## DESCRIPTION OF THE TASK
How many lines in the rows below contain the word "clock"? Reply with the number only.

Source records

start

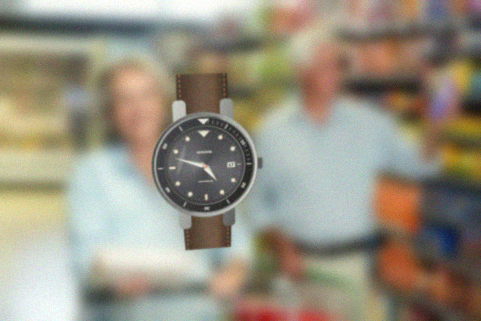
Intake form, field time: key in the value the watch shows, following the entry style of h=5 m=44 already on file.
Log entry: h=4 m=48
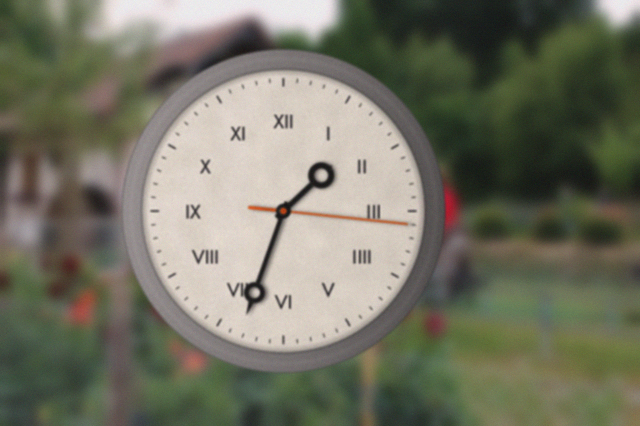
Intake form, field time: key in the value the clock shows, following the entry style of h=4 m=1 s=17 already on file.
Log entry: h=1 m=33 s=16
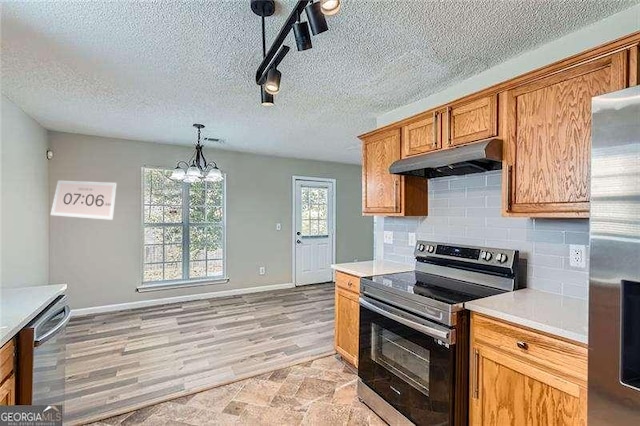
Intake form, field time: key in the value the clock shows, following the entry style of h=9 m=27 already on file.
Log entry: h=7 m=6
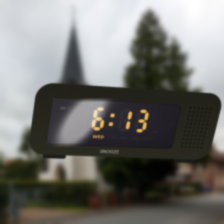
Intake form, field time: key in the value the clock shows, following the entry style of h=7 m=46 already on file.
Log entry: h=6 m=13
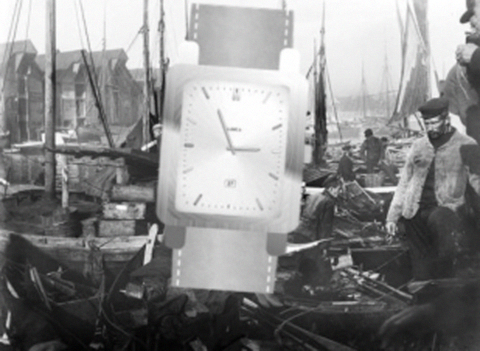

end

## EXERCISE ANSWER
3